|Matthew Henry's Concise Commentary|
37:7-20 Let us be satisfied that God will make all to work for good to us. Let us not discompose ourselves at what we see in this world. A fretful, discontented spirit is open to many temptations. For, in all respects, the little which is allotted to the righteous, is more comfortable and more profitable than the ill-gotten and abused riches of ungodly men. It comes from a hand of special love. God provides plentifully and well, not only for his working servants, but for his waiting servants. They have that which is better than wealth, peace of mind, peace with God, and then peace in God; that peace which the world cannot give, and which the world cannot have. God knows the believer's days. Not one day's work shall go unrewarded. Their time on earth is reckoned by days, which will soon be numbered; but heavenly happiness shall be for ever. This will be a real support to believers in evil times. Those that rest on the Rock of ages, have no reason to envy the wicked the support of their broken reeds.

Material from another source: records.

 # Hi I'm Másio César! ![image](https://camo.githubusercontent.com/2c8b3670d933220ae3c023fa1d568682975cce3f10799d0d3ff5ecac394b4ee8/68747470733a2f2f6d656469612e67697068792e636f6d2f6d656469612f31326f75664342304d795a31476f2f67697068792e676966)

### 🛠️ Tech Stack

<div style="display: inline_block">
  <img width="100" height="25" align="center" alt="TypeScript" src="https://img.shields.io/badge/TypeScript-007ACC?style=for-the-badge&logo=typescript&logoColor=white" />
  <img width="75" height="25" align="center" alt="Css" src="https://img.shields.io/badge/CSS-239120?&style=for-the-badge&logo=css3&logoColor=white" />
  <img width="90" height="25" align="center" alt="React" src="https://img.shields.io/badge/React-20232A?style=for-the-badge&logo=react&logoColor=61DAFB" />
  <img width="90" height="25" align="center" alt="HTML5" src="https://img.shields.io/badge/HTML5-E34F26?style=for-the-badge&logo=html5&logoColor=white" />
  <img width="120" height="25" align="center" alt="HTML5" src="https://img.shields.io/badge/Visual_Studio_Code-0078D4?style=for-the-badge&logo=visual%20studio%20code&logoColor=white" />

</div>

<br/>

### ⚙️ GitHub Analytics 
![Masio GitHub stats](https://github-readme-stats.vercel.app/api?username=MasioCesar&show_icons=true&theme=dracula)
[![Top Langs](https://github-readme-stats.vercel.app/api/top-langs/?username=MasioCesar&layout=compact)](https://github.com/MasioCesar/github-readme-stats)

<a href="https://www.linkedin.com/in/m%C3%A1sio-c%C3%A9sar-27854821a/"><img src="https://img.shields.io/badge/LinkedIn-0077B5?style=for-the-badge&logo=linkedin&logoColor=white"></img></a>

Verse 20. - But the wicked shall perish (comp. vers. 2, 9, 10, 15, 36); literally, for the wicked shall perish. The happiness of the righteous cannot be complete until the wicked are removed out of their way; since, so long as they continue in the world, they will be ever vexing the righteous and troubling them (Psalm 56:1). And the enemies of the Lord shall be as the fat of lambs. So, many of the old commentators, as Aquila, Kimchi, and others; and among moderns, Rosenmuller, and Professor Alexander. But the bulk of recent critics translate, as the excellency of the pastures (Hupfeld, Kay, Hengstenberg, Canon Cook, Cheyne, Revised Version); i.e. the rich herbage which is burnt up by the heat of summer (comp. ver. 2). Both translations seem to be tenable; but the latter is perhaps preferable, since the consumption of the fat of lambs upon the altar is connected with the idea, not of rejection, but of acceptance. Into smoke shall they consume away (comp. Psalm 102:3).

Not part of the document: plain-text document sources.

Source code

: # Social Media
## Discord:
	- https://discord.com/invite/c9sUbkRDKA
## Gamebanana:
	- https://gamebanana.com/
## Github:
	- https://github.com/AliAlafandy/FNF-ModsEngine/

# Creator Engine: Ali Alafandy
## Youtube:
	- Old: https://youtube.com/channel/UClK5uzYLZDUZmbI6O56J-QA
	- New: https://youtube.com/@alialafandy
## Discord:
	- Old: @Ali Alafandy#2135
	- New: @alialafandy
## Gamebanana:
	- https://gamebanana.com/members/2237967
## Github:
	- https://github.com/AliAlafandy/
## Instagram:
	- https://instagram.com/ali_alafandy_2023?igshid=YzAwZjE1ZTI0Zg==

Gill's Exposition of the Entire Bible
But the wicked shall perish,.... In a time of famine, in an evil day, and particularly at the day of judgment: for this is to be understood, not merely of being in bodily distress and want; nor of perishing by death, common to the righteous and the wicked; nor of being in a lost perishing condition, as all men by nature are, but of eternal perdition in hell;
and the enemies of the Lord shall be as the fat of lambs, they shall consume; that is, either they shall consume away as the fat of lambs burnt upon the altar, which evaporates, or as lambs fattened on purpose to be killed, and so prepared for the day of slaughter; in like manner the wicked, who have waxed fat and kicked, will be destroyed; they being the enemies of God, yea, enmity to him, to Father, Son, and Spirit, to the Gospel and ordinances of Christ, and to his people, and will be treated as such. Some render the word, "like the excellency of pastures" (s); the grass of the field, which is cut down and withers presently; see Psalm 37:2;
into smoke shall they consume away, or "with" (t) it; that is, as it; see Psalm 68:1; or "in smoke" (u); in the smoke of eternal torments, or hell, as the Targum.
(s) "sicut pretiosum pratorum", Muis; so some in Piscator; "vel gloria", Michaelis. (t) "cum fumo", Gejerus, Tigurine version; so Ainsworth. (u) "In fumo", Montanus, Musculus, Michaelis.
Jamieson-Fausset-Brown Bible Commentary
20. While the wicked, however mighty, are destroyed, and that utterly, as smoke which vanishes and leaves no trace.